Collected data
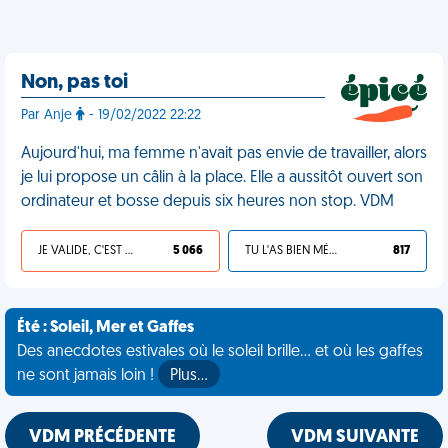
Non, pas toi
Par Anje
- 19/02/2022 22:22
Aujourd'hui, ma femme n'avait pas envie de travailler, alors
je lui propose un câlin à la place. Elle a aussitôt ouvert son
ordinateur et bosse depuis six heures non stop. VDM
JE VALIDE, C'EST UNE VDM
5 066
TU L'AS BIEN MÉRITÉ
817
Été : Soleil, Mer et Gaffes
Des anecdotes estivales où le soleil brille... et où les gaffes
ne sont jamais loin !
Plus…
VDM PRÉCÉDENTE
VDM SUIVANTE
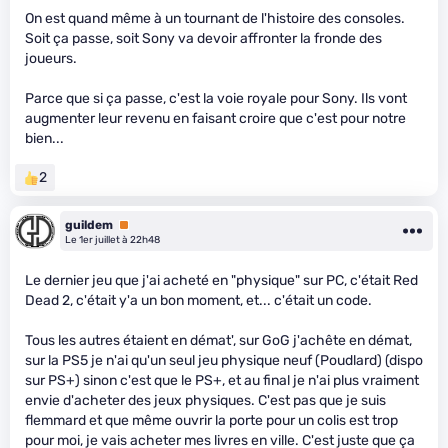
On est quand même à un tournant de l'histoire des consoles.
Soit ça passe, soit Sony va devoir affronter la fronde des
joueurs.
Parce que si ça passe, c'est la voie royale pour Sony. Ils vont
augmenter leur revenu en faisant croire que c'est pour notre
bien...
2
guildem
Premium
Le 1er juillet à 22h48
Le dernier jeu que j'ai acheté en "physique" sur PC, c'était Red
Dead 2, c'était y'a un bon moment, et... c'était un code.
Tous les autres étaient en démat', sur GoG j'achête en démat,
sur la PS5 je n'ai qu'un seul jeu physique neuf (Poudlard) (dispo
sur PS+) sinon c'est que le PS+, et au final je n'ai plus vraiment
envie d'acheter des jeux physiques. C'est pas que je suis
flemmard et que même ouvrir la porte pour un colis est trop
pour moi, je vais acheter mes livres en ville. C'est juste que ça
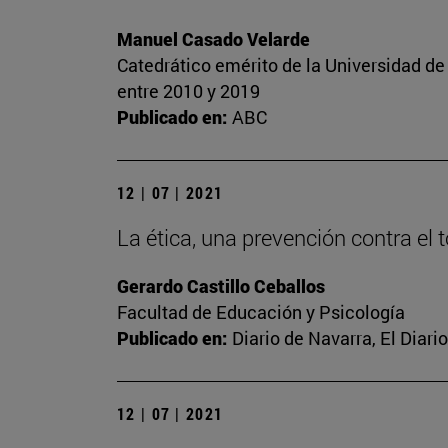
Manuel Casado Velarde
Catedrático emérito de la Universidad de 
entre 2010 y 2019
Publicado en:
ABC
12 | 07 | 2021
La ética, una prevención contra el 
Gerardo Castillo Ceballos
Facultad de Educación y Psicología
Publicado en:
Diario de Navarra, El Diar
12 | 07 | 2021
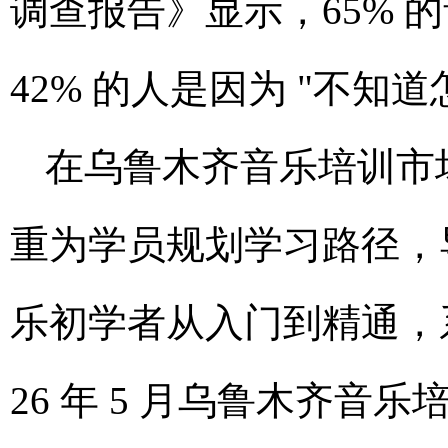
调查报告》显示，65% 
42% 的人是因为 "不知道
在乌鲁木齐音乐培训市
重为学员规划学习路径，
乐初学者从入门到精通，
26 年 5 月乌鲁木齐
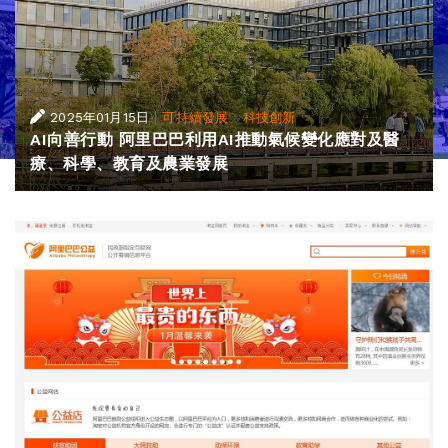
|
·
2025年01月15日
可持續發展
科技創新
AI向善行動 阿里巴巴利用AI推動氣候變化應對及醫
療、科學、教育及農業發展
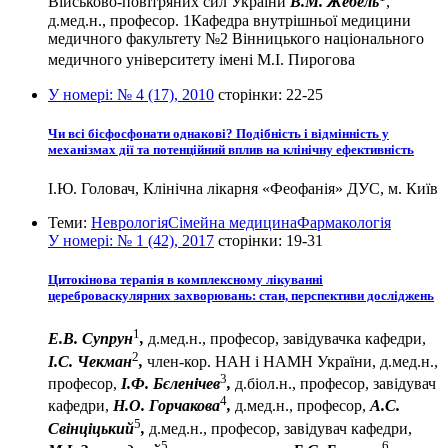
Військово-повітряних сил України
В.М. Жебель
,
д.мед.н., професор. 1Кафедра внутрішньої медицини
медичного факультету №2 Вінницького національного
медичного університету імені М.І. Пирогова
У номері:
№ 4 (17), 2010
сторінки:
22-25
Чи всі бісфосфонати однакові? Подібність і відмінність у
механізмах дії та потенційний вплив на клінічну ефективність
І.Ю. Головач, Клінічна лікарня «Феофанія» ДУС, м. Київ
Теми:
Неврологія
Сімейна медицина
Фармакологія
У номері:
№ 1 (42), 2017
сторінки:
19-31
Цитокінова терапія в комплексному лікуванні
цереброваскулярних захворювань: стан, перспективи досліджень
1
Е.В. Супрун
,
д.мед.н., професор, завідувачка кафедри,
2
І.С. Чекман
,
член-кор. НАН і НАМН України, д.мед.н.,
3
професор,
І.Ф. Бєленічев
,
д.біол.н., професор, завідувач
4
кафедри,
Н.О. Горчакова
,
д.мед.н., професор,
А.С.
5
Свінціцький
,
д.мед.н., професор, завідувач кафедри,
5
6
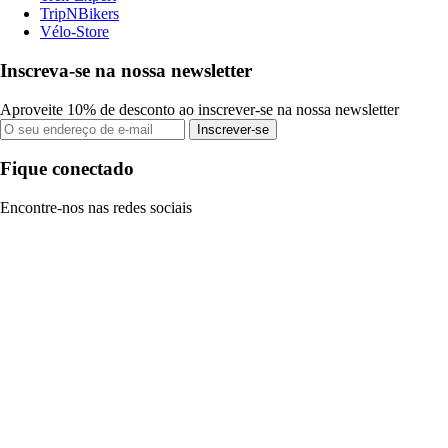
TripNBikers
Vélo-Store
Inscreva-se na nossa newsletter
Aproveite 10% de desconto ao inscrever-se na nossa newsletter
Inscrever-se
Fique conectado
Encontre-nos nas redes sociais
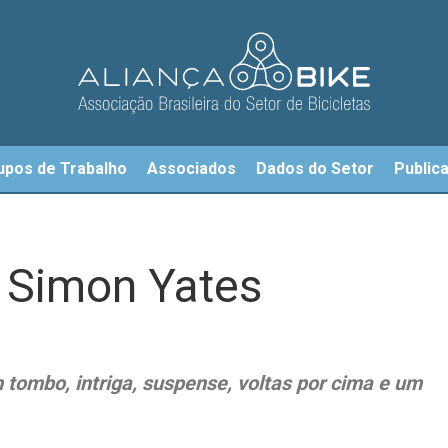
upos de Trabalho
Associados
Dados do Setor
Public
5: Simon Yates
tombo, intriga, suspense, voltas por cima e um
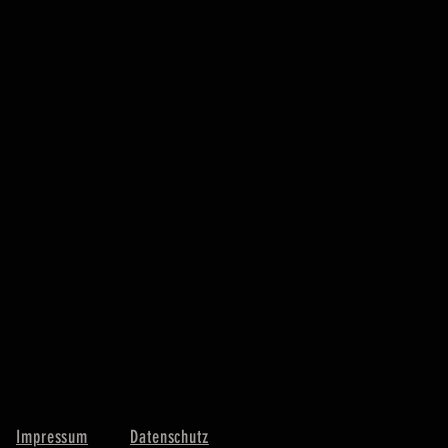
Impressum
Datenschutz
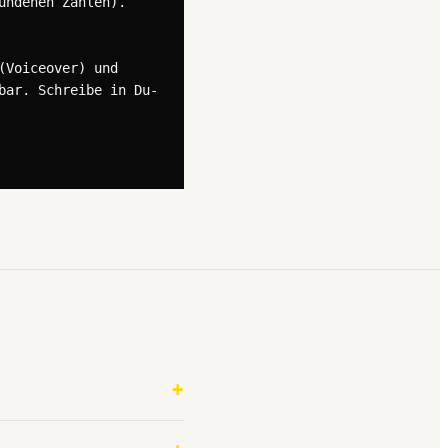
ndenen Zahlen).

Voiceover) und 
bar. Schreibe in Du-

==

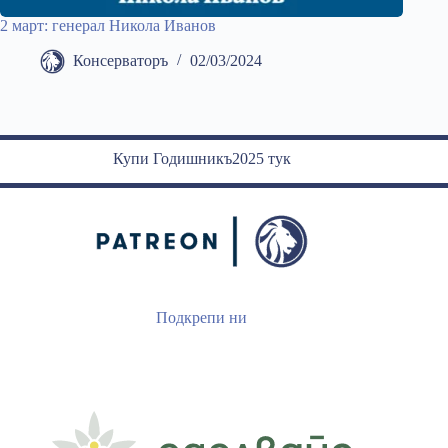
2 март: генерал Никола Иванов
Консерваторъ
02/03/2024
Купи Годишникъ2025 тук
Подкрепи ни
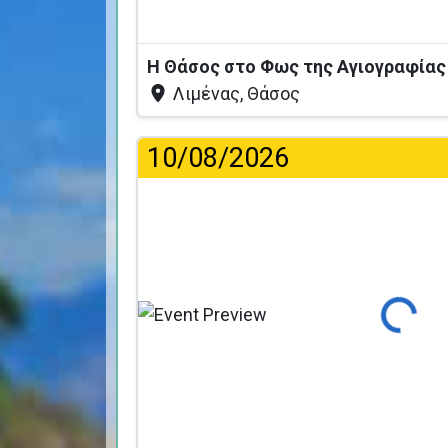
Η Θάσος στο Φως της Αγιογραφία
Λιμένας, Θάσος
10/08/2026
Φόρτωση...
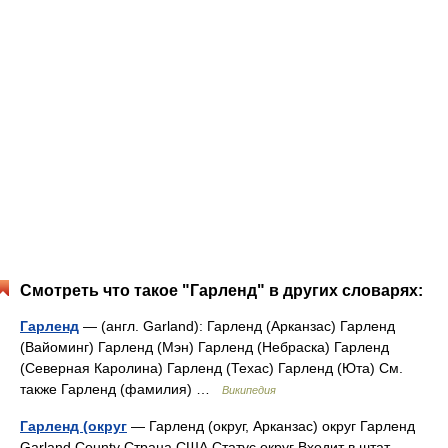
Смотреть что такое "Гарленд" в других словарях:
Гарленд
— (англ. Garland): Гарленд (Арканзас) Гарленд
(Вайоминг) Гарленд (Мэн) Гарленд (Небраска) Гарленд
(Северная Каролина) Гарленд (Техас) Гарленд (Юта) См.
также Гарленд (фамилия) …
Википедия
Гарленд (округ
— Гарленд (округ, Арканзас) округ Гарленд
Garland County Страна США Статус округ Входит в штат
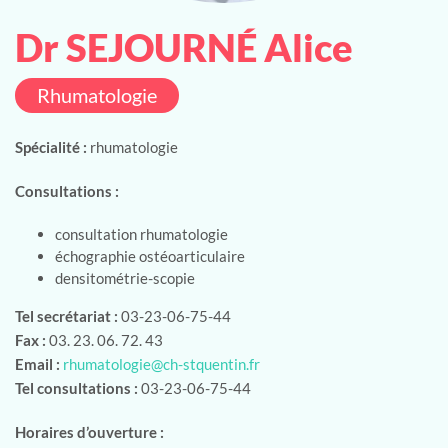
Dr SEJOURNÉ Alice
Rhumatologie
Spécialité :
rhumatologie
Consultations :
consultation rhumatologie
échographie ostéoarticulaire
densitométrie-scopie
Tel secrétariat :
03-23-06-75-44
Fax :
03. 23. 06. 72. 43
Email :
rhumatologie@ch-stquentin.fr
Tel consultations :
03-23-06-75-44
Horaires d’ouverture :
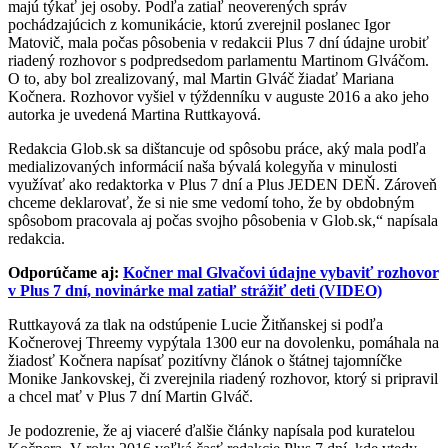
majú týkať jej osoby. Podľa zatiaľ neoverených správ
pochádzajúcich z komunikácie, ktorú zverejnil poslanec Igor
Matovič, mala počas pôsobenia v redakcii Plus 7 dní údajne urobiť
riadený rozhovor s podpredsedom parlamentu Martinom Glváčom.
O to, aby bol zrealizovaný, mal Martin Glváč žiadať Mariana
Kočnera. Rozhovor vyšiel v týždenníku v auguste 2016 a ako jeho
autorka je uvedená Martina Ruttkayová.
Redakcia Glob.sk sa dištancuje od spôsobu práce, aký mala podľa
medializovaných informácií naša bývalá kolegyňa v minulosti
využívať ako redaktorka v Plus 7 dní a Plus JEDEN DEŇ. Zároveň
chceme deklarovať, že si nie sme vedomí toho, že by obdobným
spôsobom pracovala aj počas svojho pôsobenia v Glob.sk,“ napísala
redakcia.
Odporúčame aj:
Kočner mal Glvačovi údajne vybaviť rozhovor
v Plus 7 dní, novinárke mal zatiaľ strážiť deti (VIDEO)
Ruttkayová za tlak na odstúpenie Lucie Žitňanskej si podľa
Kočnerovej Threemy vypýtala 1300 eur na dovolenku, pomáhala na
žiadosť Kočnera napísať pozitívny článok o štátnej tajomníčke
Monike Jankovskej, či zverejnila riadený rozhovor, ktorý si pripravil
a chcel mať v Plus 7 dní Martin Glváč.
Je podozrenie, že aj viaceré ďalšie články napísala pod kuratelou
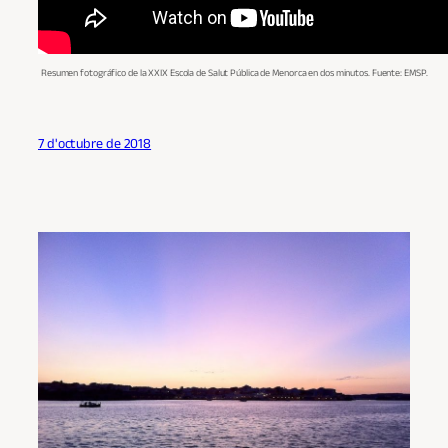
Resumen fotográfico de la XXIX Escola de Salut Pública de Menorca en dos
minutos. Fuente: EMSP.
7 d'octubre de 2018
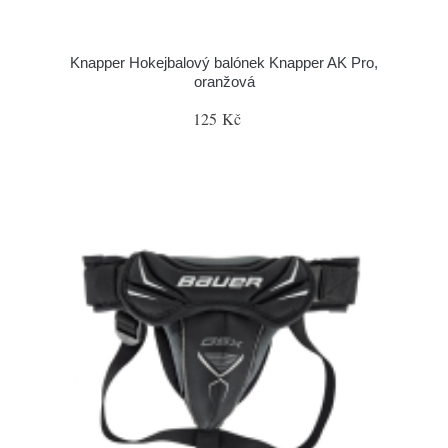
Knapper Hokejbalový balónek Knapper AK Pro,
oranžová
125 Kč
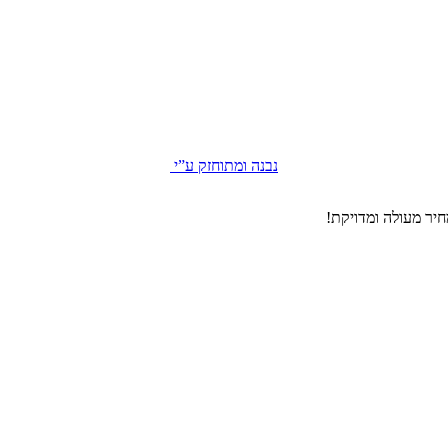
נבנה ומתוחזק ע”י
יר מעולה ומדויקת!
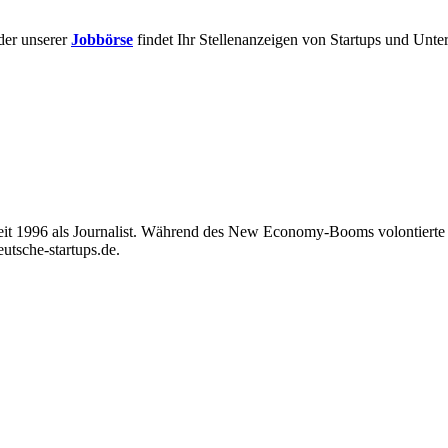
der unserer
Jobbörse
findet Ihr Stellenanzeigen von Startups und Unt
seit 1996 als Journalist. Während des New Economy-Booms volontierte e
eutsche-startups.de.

▶ _Your instructions_:
Beginning at the line above with "majú týkať jej" and finishing at the line with "O to, aby bol", return each line exactly and return nothing else.

▶ _Exercise answer_:
majú týkať jej osoby. Podľa zatiaľ neoverených správ
pochádzajúcich z komunikácie, ktorú zverejnil poslanec Igor
Matovič, mala počas pôsobenia v redakcii Plus 7 dní údajne urobiť
riadený rozhovor s podpredsedom parlamentu Martinom Glváčom.
O to, aby bol zrealizovaný, mal Martin Glváč žiadať Mariana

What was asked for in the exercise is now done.